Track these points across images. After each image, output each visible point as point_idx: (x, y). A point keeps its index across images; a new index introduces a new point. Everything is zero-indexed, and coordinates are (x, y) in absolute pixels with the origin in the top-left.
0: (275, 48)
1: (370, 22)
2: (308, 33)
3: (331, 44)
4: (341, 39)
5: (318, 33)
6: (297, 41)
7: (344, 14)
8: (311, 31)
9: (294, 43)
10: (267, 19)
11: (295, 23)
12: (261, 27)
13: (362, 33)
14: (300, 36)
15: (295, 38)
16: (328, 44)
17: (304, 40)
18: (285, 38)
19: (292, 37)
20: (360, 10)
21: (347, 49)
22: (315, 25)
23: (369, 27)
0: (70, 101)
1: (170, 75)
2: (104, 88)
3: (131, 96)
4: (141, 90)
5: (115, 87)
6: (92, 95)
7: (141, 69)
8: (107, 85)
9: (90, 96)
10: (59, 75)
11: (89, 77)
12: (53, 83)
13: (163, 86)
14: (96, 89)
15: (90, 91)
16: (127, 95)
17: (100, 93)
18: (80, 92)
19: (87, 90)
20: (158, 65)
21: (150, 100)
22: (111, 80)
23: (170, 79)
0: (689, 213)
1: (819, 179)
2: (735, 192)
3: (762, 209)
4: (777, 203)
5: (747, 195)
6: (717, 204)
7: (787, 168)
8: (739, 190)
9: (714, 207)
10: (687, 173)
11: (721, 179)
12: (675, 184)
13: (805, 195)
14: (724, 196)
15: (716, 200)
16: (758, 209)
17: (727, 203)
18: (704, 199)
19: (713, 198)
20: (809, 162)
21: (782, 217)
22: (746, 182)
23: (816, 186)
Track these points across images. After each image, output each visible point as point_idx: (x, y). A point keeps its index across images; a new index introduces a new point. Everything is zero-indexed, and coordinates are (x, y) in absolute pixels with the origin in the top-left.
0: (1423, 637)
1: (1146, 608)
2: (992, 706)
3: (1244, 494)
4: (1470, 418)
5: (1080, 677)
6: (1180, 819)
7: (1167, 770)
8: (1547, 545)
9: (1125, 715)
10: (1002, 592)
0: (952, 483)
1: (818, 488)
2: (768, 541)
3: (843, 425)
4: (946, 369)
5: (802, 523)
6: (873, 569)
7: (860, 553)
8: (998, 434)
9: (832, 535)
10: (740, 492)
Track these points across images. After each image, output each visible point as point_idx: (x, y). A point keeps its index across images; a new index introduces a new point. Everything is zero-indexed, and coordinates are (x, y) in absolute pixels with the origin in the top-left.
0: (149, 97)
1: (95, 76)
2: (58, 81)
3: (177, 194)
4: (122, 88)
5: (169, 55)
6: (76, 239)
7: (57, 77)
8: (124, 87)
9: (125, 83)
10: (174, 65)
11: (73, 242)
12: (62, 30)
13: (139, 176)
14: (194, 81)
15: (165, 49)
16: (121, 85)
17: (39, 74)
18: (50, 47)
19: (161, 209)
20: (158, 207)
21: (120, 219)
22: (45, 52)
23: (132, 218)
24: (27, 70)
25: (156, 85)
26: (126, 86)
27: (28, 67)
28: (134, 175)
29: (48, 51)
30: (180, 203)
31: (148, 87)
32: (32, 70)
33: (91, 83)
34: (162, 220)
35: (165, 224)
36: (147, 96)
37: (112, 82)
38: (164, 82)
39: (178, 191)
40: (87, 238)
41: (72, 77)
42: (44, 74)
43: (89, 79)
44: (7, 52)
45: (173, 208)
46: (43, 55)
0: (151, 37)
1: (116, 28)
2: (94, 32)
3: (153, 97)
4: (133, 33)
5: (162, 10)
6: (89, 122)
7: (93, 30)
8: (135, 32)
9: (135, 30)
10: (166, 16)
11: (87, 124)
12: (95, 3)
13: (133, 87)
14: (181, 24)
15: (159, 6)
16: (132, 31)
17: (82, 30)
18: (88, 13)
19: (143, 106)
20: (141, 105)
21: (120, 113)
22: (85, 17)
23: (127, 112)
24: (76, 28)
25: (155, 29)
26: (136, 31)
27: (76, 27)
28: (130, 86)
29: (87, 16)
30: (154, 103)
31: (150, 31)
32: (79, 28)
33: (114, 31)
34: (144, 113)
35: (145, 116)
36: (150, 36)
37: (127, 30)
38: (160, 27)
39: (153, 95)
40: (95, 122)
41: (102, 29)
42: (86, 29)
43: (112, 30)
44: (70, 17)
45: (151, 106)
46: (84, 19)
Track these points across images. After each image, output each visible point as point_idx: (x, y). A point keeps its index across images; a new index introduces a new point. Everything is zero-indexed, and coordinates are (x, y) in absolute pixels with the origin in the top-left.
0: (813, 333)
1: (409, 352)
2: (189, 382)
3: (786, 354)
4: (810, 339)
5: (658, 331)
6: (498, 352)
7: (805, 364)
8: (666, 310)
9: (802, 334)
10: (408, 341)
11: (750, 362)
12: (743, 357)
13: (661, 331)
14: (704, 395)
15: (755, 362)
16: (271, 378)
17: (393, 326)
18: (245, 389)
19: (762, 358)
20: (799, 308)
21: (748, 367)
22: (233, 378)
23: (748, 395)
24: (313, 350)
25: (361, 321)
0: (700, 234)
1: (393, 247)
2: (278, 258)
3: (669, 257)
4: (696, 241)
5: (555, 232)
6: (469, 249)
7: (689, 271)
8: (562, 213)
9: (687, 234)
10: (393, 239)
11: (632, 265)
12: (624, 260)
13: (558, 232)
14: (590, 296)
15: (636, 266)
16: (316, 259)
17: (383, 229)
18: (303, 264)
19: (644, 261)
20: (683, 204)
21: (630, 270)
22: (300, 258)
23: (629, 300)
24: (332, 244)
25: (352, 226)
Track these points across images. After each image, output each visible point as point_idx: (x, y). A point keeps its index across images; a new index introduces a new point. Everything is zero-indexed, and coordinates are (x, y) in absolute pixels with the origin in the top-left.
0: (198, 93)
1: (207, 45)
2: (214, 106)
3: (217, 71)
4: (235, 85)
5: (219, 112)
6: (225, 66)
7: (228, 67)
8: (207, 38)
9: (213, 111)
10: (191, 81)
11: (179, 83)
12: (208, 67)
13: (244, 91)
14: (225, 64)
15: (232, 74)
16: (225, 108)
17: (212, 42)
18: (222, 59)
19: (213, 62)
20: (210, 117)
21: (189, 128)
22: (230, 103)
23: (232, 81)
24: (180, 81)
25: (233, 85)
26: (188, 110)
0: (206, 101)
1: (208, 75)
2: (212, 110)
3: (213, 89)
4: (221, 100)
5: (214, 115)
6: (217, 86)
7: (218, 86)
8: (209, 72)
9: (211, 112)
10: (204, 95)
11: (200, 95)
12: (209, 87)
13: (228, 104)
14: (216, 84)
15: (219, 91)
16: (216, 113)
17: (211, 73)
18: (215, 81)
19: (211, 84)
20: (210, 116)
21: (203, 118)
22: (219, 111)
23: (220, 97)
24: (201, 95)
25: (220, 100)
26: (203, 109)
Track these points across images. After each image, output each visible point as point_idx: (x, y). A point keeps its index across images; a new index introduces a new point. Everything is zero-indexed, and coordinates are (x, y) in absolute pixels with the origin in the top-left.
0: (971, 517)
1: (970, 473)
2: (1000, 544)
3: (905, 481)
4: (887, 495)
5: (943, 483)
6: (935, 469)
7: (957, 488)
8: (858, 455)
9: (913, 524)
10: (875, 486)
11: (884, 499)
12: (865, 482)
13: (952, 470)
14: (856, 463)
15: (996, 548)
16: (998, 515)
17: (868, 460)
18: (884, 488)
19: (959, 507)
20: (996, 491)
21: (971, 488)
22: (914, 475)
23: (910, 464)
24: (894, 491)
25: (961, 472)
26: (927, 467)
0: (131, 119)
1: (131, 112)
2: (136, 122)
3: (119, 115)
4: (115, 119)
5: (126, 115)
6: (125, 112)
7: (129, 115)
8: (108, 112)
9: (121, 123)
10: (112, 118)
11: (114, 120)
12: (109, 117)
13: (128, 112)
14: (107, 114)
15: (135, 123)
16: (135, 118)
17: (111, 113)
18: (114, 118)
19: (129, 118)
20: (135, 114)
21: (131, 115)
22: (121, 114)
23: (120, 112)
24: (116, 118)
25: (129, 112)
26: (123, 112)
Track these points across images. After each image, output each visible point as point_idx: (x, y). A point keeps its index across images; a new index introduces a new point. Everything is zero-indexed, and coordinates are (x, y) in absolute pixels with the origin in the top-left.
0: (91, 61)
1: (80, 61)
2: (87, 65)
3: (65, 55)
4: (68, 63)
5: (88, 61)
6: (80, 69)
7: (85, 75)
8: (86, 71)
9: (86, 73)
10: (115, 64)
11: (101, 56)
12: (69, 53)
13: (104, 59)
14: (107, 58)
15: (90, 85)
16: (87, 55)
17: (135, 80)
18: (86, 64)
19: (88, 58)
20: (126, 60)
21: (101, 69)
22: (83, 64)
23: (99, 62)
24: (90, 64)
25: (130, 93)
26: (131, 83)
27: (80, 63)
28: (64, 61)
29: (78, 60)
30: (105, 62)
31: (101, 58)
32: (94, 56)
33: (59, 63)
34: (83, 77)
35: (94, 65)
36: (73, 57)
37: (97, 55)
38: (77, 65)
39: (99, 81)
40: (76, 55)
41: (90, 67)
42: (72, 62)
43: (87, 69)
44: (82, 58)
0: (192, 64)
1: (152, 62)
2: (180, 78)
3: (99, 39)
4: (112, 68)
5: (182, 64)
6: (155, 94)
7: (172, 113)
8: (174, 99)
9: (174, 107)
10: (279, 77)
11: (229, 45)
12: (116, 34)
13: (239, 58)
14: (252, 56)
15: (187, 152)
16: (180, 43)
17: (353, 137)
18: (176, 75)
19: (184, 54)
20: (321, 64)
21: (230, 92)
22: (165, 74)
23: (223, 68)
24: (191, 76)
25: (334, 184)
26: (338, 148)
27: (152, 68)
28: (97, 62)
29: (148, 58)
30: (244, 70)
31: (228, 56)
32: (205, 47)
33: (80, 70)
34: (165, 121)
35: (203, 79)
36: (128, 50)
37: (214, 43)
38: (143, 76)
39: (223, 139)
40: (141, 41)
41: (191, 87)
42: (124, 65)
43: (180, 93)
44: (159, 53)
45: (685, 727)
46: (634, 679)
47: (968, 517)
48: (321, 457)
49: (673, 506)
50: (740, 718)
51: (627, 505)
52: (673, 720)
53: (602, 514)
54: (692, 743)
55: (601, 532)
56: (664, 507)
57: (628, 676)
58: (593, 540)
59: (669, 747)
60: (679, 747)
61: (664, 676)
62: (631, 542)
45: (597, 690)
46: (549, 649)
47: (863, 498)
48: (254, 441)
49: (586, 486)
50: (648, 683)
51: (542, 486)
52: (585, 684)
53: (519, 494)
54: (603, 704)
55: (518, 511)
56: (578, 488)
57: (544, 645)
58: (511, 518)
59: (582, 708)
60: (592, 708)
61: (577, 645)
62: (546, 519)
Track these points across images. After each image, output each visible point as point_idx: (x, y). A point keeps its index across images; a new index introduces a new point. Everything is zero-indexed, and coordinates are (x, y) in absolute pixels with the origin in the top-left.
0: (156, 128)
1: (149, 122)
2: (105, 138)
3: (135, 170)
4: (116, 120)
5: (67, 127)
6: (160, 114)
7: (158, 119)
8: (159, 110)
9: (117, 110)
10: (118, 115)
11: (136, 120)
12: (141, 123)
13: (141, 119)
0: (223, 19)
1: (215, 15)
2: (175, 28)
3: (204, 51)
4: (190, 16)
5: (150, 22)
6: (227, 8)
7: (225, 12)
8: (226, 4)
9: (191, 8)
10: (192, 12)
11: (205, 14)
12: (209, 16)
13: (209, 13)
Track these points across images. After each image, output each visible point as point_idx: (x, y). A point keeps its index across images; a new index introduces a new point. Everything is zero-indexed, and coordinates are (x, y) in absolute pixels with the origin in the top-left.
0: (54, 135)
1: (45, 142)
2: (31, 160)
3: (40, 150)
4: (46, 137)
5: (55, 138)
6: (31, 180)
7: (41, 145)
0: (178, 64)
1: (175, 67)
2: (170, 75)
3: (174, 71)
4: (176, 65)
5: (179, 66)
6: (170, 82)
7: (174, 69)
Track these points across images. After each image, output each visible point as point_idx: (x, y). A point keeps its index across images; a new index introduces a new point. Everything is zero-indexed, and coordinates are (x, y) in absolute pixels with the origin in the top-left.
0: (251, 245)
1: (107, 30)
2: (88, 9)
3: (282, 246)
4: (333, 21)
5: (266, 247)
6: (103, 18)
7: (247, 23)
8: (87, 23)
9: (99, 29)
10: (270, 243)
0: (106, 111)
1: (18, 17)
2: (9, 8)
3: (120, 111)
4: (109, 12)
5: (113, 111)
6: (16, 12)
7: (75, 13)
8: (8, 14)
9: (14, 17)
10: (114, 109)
* * * *
:: Problem to solve ::
Copy the data word for word, starting with the first line and stopping after the line that contains "12: (261, 27)".

:: Expected answer ::
Track these points across images. After each image, output each visible point as point_idx: (x, y). A point keeps its index across images; a new index introduces a new point. Everything is zero-indexed, and coordinates are (x, y) in absolute pixels with the origin in the top-left.
0: (275, 48)
1: (370, 22)
2: (308, 33)
3: (331, 44)
4: (341, 39)
5: (318, 33)
6: (297, 41)
7: (344, 14)
8: (311, 31)
9: (294, 43)
10: (267, 19)
11: (295, 23)
12: (261, 27)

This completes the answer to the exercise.